*** SUPPLIED MATERIAL ***

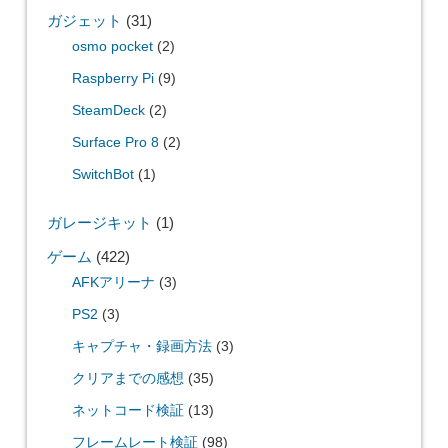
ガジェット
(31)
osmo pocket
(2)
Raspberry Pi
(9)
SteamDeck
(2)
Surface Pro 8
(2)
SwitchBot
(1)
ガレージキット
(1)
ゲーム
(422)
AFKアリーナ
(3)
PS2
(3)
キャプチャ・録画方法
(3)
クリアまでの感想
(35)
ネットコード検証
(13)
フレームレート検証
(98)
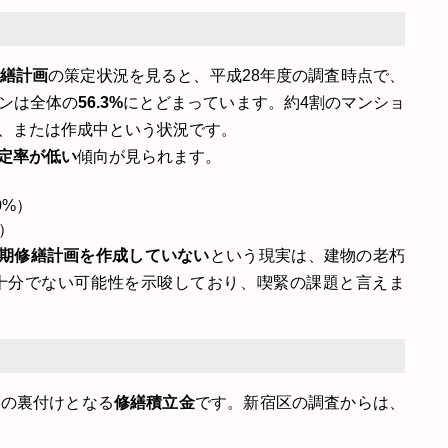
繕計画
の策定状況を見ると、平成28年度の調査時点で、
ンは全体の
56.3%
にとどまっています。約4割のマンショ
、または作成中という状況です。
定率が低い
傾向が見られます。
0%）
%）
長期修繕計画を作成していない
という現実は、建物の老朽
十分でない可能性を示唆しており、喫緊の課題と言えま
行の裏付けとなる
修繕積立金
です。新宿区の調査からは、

***
*** SUPPLIED MATERIAL ***

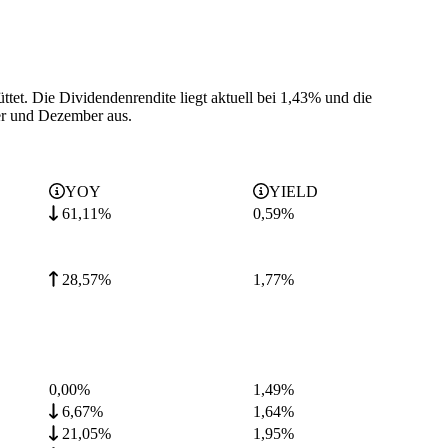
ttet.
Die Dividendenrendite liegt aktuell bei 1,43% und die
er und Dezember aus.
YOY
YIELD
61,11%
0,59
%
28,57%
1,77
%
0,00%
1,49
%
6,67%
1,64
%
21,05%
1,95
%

***
*** SUPPLIED MATERIAL ***

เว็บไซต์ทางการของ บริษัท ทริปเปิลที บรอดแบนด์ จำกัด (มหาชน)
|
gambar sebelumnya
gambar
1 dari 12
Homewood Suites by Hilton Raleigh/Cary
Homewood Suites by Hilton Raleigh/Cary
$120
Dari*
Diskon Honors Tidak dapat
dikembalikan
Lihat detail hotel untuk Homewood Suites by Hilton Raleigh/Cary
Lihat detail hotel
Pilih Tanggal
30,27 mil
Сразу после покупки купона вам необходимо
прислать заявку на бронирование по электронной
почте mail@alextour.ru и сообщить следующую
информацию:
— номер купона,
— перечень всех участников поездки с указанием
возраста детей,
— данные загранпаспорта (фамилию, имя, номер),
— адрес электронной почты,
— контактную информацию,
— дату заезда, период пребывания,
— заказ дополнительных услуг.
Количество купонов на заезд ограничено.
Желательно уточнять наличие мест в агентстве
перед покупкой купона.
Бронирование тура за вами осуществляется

***

WHAT IS REQUIRED :: Gather each line from the entries above that contains the string "hotel", treating uppercase and lowercase letters as different.

EXERCISE OUTPUT ::
Lihat detail hotel untuk Homewood Suites by Hilton Raleigh/Cary
Lihat detail hotel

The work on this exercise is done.